Loss is a permanent feature in all our lives. Yesterday a song...the easiest access to the past for me, began to play on Pandora...I Am A Rock, by Simon and Garfunkel played at a time when memories were seeping up, creeping in from below the forest floor. "A rock feels no pain...and an island never cries." Well, by definition, that is what I've been taught. But, as with so many other beliefs I've been taught, I've learned from a very careful group of intimate friends, that perhaps I've been mis-programmed. I am, in reality, not a soldier. I am a seeker. I have the courage and a bit of the wisdom now, that was so sorely lacking before. I know that feeling leads to healing. And so I seek.
I trek back, writing and journalling, talking through my feelings. I don't linger for so long that I lose sight of where I am now. For there is tremendous beauty in front of me right now at this moment. I fear none of it, because the events of the past are mere bogeymen...they have happened. I am meant to live, and enjoy, and celebrate life. When memories are shut out, a deep darkness coats that forest. When they are brought forward, they allow light and air to come in as well. Love and the chance of it, are in front of me again, and so...hope is too. I wear my green bracelets, my Ben's bells. I have my ribbon, magnetted to the back of my car. So what? I am fearless. I can honor my friend Anne Marie. I can honor my own past and the loss that all this has brought up.

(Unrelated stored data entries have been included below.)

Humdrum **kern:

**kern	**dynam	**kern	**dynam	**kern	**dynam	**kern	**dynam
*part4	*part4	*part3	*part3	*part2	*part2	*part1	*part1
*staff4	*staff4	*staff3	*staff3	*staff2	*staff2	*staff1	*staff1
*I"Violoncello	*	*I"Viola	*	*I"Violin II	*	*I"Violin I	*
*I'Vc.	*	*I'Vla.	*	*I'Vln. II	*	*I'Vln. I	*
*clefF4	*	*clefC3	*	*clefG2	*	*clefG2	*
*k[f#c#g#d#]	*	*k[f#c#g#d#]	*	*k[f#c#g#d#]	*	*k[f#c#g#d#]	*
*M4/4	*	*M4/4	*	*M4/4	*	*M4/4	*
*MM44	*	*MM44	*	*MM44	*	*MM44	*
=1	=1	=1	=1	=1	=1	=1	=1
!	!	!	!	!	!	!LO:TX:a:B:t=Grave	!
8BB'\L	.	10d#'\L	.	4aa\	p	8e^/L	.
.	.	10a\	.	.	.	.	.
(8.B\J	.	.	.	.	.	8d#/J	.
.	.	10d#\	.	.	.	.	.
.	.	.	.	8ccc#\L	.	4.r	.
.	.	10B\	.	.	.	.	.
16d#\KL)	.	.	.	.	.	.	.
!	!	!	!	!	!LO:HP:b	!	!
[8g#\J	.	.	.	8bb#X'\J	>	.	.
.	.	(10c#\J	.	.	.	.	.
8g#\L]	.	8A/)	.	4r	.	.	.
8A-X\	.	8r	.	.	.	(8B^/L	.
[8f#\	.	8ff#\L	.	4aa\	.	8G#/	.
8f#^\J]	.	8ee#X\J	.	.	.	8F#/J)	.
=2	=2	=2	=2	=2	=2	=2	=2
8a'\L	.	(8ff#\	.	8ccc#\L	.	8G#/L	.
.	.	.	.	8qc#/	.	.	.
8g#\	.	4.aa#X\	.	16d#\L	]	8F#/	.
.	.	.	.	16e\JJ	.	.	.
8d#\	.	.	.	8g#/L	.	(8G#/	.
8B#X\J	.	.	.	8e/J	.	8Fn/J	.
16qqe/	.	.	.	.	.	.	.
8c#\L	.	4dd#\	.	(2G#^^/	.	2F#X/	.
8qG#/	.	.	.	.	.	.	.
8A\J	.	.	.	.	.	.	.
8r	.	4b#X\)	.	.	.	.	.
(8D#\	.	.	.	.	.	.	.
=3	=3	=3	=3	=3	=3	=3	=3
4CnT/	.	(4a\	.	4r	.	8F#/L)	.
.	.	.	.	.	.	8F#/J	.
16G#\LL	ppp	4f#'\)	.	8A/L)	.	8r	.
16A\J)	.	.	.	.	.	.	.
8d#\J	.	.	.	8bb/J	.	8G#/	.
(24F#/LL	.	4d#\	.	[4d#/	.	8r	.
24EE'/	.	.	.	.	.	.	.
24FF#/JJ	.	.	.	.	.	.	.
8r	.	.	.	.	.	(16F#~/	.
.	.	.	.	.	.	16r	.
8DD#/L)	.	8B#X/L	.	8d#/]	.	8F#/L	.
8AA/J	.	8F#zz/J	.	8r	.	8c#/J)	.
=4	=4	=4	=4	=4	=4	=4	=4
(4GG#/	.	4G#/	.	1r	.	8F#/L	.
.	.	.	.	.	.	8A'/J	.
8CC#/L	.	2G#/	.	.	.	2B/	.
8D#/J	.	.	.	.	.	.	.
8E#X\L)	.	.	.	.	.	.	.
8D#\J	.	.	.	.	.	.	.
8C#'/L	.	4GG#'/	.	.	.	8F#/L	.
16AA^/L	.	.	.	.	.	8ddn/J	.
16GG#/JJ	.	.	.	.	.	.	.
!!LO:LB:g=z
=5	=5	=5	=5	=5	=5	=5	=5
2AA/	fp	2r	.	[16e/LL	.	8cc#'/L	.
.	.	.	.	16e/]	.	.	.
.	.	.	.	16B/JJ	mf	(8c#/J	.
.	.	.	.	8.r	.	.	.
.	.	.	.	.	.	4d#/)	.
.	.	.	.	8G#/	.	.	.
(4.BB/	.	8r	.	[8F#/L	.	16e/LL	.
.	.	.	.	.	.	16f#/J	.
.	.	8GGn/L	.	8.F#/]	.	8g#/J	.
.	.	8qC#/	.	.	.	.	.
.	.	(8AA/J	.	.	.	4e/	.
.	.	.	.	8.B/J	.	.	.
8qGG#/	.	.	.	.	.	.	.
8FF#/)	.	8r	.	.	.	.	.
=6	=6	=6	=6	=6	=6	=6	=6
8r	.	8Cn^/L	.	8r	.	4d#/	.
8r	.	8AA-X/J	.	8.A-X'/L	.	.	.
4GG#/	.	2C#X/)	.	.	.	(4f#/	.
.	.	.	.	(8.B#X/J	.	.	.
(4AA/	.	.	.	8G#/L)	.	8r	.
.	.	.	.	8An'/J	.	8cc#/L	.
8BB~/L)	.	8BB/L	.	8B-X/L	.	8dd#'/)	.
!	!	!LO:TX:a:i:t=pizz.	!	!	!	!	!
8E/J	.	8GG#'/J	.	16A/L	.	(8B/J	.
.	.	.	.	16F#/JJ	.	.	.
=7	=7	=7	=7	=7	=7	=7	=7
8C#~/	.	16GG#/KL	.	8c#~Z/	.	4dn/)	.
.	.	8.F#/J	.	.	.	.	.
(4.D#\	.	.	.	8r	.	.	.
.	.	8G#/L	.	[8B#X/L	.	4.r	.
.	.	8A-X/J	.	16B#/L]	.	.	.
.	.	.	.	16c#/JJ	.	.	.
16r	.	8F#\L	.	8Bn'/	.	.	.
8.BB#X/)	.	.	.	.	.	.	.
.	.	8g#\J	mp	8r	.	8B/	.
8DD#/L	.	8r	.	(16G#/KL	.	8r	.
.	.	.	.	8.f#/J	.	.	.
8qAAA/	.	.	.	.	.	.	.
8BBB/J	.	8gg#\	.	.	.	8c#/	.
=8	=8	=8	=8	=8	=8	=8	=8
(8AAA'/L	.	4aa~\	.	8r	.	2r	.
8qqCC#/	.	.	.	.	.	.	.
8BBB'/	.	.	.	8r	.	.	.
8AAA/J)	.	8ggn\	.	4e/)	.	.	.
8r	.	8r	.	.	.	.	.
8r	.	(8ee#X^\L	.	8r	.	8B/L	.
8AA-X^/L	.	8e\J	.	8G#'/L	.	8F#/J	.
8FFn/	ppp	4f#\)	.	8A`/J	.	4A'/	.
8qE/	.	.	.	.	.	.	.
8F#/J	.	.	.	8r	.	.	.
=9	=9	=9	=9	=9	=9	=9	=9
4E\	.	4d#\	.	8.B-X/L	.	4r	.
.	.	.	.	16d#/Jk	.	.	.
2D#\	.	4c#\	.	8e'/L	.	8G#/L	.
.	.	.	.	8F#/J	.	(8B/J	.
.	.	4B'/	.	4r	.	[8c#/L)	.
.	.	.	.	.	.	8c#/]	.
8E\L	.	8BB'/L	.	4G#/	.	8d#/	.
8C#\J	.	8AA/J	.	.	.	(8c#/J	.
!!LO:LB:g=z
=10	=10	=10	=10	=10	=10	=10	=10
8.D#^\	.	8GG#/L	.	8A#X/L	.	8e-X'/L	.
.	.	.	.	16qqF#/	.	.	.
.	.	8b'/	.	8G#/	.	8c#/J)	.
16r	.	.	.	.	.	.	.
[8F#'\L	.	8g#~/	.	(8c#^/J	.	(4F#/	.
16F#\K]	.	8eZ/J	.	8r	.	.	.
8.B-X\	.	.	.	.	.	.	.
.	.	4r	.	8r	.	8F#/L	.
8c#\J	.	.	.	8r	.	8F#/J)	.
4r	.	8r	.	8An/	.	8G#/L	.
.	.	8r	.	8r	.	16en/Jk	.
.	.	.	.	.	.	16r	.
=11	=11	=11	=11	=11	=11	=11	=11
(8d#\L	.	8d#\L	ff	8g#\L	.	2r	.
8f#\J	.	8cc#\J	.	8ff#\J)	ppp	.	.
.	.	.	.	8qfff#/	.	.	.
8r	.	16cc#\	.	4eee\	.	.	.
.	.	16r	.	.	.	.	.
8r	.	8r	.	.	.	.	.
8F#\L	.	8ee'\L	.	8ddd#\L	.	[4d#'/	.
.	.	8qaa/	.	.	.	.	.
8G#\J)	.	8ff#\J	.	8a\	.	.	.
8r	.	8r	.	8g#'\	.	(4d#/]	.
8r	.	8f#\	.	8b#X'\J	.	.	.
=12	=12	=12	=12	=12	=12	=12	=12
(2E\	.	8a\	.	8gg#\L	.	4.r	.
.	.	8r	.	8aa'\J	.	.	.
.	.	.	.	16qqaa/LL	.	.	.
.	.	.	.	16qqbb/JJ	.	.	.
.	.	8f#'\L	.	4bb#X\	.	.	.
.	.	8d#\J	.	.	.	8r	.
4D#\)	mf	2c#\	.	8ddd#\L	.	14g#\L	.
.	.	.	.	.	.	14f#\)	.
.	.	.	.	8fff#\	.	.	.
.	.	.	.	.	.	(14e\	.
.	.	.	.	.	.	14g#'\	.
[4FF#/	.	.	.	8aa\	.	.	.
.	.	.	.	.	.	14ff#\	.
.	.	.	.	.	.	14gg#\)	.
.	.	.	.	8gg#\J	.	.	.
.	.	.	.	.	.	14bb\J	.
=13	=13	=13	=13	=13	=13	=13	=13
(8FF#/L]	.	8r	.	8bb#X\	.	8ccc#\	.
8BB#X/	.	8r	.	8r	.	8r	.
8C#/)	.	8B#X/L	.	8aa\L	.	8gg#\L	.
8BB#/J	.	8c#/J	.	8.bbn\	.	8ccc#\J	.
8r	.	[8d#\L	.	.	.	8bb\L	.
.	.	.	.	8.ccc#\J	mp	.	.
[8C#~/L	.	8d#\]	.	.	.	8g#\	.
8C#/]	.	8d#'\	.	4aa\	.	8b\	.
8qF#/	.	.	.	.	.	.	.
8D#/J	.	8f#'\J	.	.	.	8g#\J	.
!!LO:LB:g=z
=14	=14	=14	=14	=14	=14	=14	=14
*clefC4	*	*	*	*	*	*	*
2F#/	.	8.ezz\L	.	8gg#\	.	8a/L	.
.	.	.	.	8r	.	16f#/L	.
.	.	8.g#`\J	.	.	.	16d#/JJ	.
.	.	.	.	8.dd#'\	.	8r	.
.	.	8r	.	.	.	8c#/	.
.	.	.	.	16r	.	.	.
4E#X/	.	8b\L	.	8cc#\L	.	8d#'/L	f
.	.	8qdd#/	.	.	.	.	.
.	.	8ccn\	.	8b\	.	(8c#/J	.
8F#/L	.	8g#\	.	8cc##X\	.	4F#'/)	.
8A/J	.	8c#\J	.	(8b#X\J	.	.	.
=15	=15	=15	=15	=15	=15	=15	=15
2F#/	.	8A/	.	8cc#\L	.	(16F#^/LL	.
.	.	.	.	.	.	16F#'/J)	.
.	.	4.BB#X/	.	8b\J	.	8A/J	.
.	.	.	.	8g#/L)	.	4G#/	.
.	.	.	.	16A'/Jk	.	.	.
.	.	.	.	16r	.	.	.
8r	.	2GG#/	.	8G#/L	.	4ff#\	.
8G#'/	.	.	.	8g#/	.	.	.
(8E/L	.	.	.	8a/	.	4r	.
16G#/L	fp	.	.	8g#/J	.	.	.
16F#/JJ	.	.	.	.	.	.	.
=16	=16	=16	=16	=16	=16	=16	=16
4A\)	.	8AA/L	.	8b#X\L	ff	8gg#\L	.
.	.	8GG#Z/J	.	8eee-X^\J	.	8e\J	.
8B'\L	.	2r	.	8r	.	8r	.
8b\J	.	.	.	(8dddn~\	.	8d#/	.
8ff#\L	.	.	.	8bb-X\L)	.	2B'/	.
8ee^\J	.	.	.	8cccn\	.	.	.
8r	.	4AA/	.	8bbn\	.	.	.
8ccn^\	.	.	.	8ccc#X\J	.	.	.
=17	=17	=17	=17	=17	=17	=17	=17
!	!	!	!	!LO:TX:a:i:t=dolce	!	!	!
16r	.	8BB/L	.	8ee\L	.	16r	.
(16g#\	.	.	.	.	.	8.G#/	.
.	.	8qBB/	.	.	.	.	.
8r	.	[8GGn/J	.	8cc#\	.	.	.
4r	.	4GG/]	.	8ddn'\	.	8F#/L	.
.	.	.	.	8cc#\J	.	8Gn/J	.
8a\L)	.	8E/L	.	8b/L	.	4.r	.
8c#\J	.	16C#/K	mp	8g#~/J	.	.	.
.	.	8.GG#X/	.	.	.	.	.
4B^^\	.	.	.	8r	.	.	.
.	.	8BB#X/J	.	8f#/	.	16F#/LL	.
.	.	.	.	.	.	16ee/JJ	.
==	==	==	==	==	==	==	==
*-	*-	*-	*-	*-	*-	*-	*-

I can see the light in the forest too. It has a rippling effect too...in fact, my life is dappled in light and dark, just like everyone else's. There is not just one thing, ever. That in itself is naive thinking. Yesterday, I heard another song...ironically, it immediately followed the first; All You Need is Love, by the Beatles, of course. It is the antidote to all. And today, I open the paper to this..."Nostalgia makes us a bit more human." Permission is a powerful thing. By linking back to my past, digging up those reverberations, which are...in truth, still there waiting for me, I can actually be more generous, more kind, more available to others who also feel the same. Grief has tentacles...yes. But the action of grieving, cracking open and feeling the deepest part of the pain, has its rewards.
This tragedy has reached for those memory cells. I feel them in the deep loss of today. I cannot deny the tree that has fallen, but I can realize the light that dapples this day, and the darkness too, for it will never permanently blacken what lies ahead; it could never block out the rays of the sun. What lies before me has an infinite array of possibilities...both light and dark, but always there is the hope of a baby's laugh, the soft touch of a rose's petal, the fond wrinkled face of a grandma, the sudden smile of the person sitting across from me. That, and the depth of feelings I now choose to employ, sweetens the pot, and allows me to live a very full life with others, not in a void by myself.